## Data for the task
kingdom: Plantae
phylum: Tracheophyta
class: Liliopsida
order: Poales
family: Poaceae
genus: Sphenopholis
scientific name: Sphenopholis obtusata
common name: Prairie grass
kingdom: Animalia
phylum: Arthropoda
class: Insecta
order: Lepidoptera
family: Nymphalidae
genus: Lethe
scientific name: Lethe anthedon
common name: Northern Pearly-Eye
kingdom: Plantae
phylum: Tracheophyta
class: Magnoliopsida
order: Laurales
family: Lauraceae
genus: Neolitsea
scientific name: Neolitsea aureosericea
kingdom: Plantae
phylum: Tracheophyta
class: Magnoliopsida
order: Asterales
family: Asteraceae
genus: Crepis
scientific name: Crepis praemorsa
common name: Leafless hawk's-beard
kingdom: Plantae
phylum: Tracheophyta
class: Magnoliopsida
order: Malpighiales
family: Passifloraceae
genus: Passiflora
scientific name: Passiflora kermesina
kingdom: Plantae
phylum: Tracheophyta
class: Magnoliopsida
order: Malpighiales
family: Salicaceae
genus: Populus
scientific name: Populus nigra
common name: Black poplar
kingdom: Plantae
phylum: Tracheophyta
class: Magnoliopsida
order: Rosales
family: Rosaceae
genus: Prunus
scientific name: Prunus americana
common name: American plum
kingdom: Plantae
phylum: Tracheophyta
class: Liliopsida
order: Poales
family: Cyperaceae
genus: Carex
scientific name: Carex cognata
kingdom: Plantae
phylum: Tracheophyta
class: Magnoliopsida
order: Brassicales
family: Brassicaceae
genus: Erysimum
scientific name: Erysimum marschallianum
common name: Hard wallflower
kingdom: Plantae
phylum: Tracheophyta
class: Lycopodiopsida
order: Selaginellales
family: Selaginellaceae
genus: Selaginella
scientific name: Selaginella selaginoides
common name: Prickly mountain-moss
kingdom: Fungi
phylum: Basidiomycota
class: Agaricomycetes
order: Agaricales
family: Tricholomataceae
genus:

## Instructions for the task
Copy out every line of the rows above, leaving each one unchanged.

## Exercise answer
kingdom: Plantae
phylum: Tracheophyta
class: Liliopsida
order: Poales
family: Poaceae
genus: Sphenopholis
scientific name: Sphenopholis obtusata
common name: Prairie grass
kingdom: Animalia
phylum: Arthropoda
class: Insecta
order: Lepidoptera
family: Nymphalidae
genus: Lethe
scientific name: Lethe anthedon
common name: Northern Pearly-Eye
kingdom: Plantae
phylum: Tracheophyta
class: Magnoliopsida
order: Laurales
family: Lauraceae
genus: Neolitsea
scientific name: Neolitsea aureosericea
kingdom: Plantae
phylum: Tracheophyta
class: Magnoliopsida
order: Asterales
family: Asteraceae
genus: Crepis
scientific name: Crepis praemorsa
common name: Leafless hawk's-beard
kingdom: Plantae
phylum: Tracheophyta
class: Magnoliopsida
order: Malpighiales
family: Passifloraceae
genus: Passiflora
scientific name: Passiflora kermesina
kingdom: Plantae
phylum: Tracheophyta
class: Magnoliopsida
order: Malpighiales
family: Salicaceae
genus: Populus
scientific name: Populus nigra
common name: Black poplar
kingdom: Plantae
phylum: Tracheophyta
class: Magnoliopsida
order: Rosales
family: Rosaceae
genus: Prunus
scientific name: Prunus americana
common name: American plum
kingdom: Plantae
phylum: Tracheophyta
class: Liliopsida
order: Poales
family: Cyperaceae
genus: Carex
scientific name: Carex cognata
kingdom: Plantae
phylum: Tracheophyta
class: Magnoliopsida
order: Brassicales
family: Brassicaceae
genus: Erysimum
scientific name: Erysimum marschallianum
common name: Hard wallflower
kingdom: Plantae
phylum: Tracheophyta
class: Lycopodiopsida
order: Selaginellales
family: Selaginellaceae
genus: Selaginella
scientific name: Selaginella selaginoides
common name: Prickly mountain-moss
kingdom: Fungi
phylum: Basidiomycota
class: Agaricomycetes
order: Agaricales
family: Tricholomataceae
genus:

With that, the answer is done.